§ **ABOUT THIS TASK**
Reproduce the records below exactly, but leave their pictures out of the copy.

--

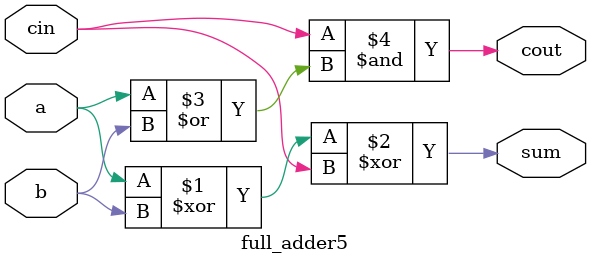
<source format=v>
module full_adder5(a,b,cin,sum,cout);
input a,b,cin;
output sum,cout;
assign sum = a^b^cin;
assign cout = 1'b0|cin&(a|b); 
// initial begin
//     $display("The incorrect adder with and0 and or2 having out/0 and in1/0");
// end   
endmodule
</source>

--

§ **RESULT OF THE EXERCISE**
<source format=v>
module full_adder5(a,b,cin,sum,cout);
input a,b,cin;
output sum,cout;
assign sum = a^b^cin;
assign cout = 1'b0|cin&(a|b); 
// initial begin
//     $display("The incorrect adder with and0 and or2 having out/0 and in1/0");
// end   
endmodule
</source>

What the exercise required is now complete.